Excerpt provided:
▶

Sir John Spencer (15248 November 1586) was an English nobleman, politician, knight, sheriff, landowner, and Member of Parliament. He was an early member of the Spencer family.

Life and family 
Spencer was the son of Sir William Spencer of Wormleighton Manor, Warwickshire, and Althorp, Northamptonshire, and his wife Susan Knightley, daughter of Sir Richard Knightley of Fawsley, Northamptonshire. He was probably trained in law at the Middle Temple and succeeded his father in 1532. He was knighted in 1553.

He was appointed Sheriff of Northamptonshire for 1551–52, 1558–59, 1571–72 and 1583–84. He was elected as a Knight of the Shire (MP) for Northamptonshire in April 1554, and again in 1558.

Marriage and issue 
Spencer married, by 1545, Katherine Kitson, the daughter of Sir Thomas Kitson of the City of London and of Hengrave Hall, Suffolk. They had five sons and six daughters, including

 Sir John Spencer (died 1600), who succeeded to his father's estates at Wormleighton and Althorp 
 Elizabeth Spencer, Baroness Hunsdon
 Alice Spencer, who married Ferdinando Stanley, 5th Earl of Derby. Their daughter Anne (1580–1647) was heiress presumptive to the English throne upon the death of Elizabeth I according to the will of Henry VIII and the Third Succession Act. As Countess of Derby, Alice was a noted patron of the arts. The poet Edmund Spenser represented her as the character "Amaryllis" in his eclogue Colin Clouts Come Home Againe (1595) and she was the dedicatee of his poem The Teares of the Muses (1591).

◀

Work to be completed:
Copy out the biography of Sir John Spencer word for word, from its first line to its last. The listing has nothing to do with this.

Recorded information:
▶

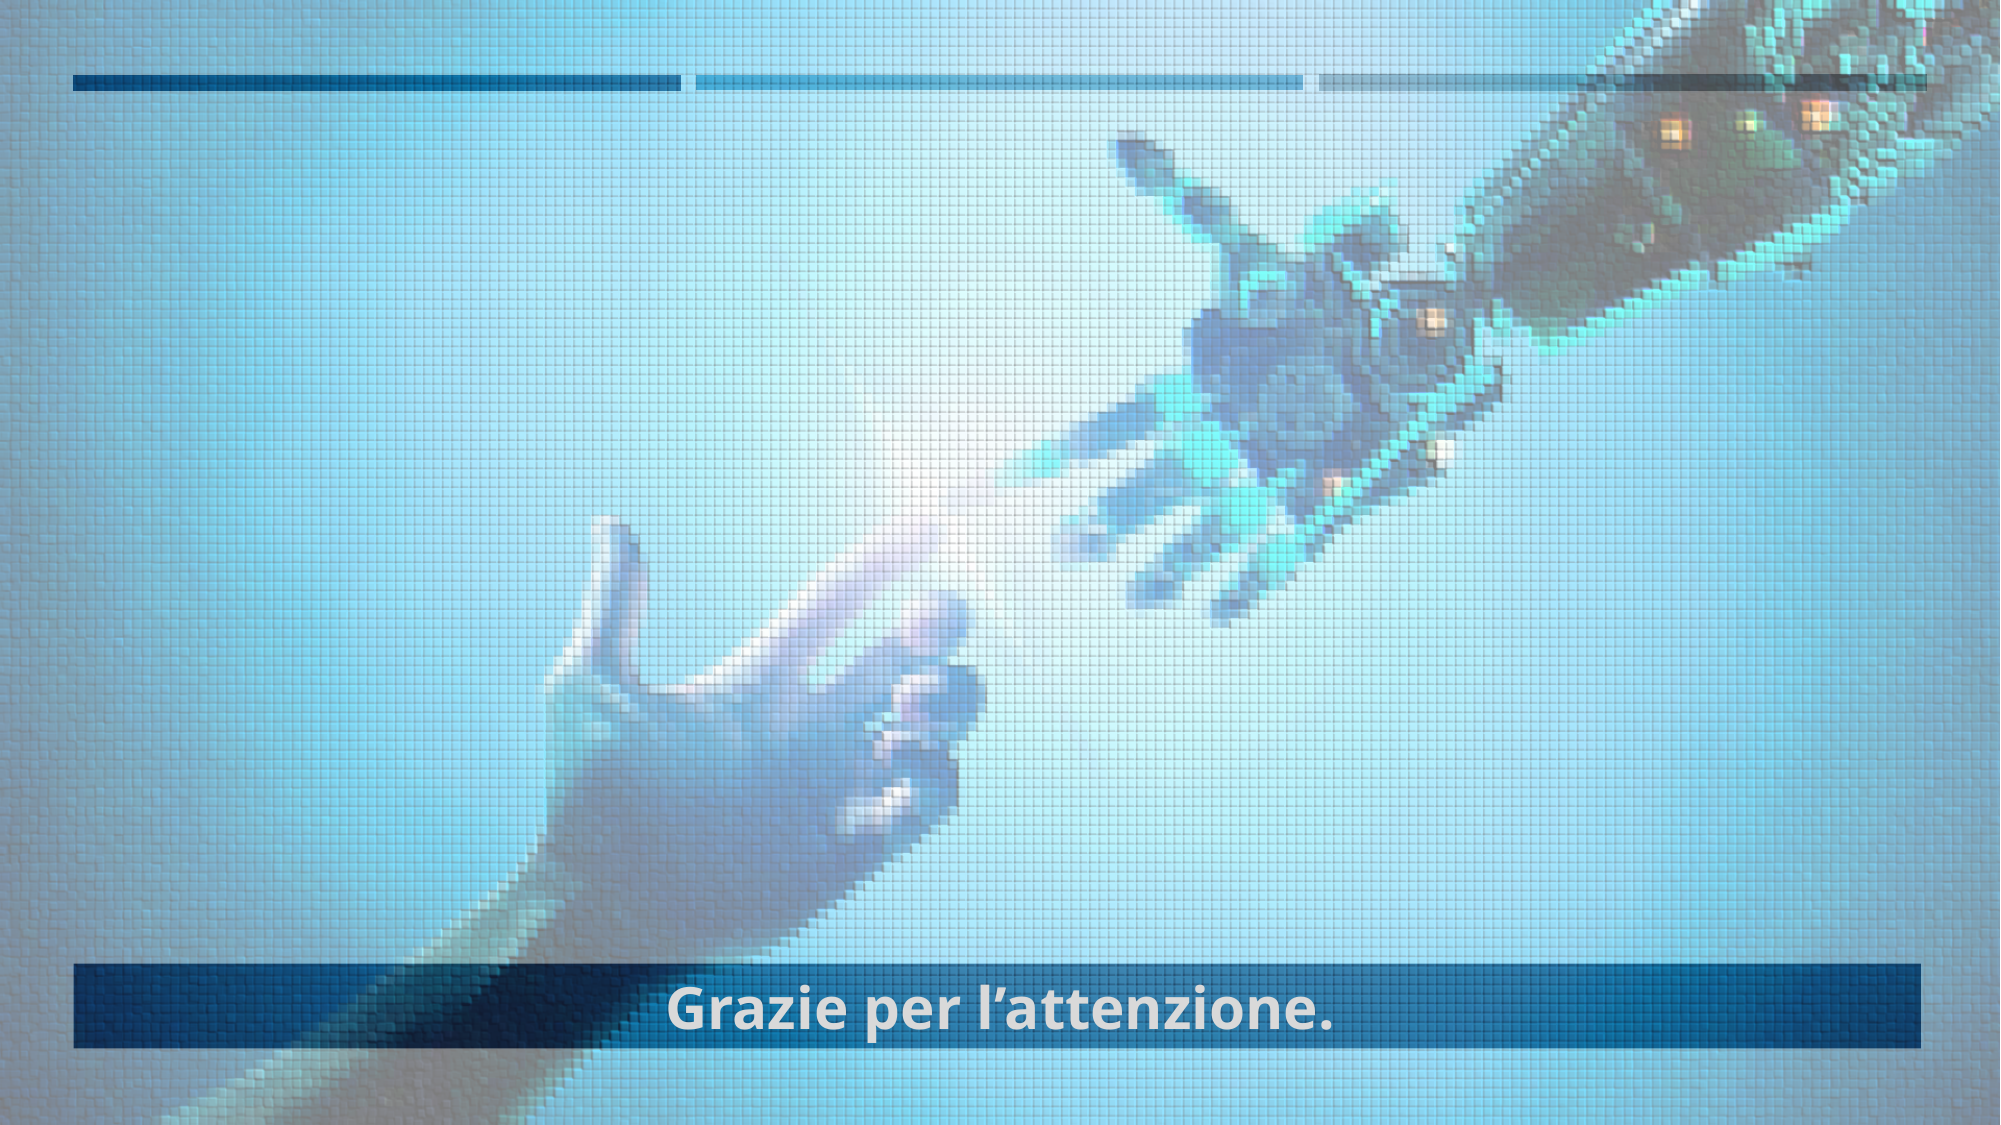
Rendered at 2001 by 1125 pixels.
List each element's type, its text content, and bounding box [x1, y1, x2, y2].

picture [0, 0, 2000, 918]
text_box Grazie per l’attenzione. [0, 918, 2000, 1125]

◀

Exercise answer:
Sir John Spencer (15248 November 1586) was an English nobleman, politician, knight, sheriff, landowner, and Member of Parliament. He was an early member of the Spencer family.

Life and family 
Spencer was the son of Sir William Spencer of Wormleighton Manor, Warwickshire, and Althorp, Northamptonshire, and his wife Susan Knightley, daughter of Sir Richard Knightley of Fawsley, Northamptonshire. He was probably trained in law at the Middle Temple and succeeded his father in 1532. He was knighted in 1553.

He was appointed Sheriff of Northamptonshire for 1551–52, 1558–59, 1571–72 and 1583–84. He was elected as a Knight of the Shire (MP) for Northamptonshire in April 1554, and again in 1558.

Marriage and issue 
Spencer married, by 1545, Katherine Kitson, the daughter of Sir Thomas Kitson of the City of London and of Hengrave Hall, Suffolk. They had five sons and six daughters, including

 Sir John Spencer (died 1600), who succeeded to his father's estates at Wormleighton and Althorp 
 Elizabeth Spencer, Baroness Hunsdon
 Alice Spencer, who married Ferdinando Stanley, 5th Earl of Derby. Their daughter Anne (1580–1647) was heiress presumptive to the English throne upon the death of Elizabeth I according to the will of Henry VIII and the Third Succession Act. As Countess of Derby, Alice was a noted patron of the arts. The poet Edmund Spenser represented her as the character "Amaryllis" in his eclogue Colin Clouts Come Home Againe (1595) and she was the dedicatee of his poem The Teares of the Muses (1591).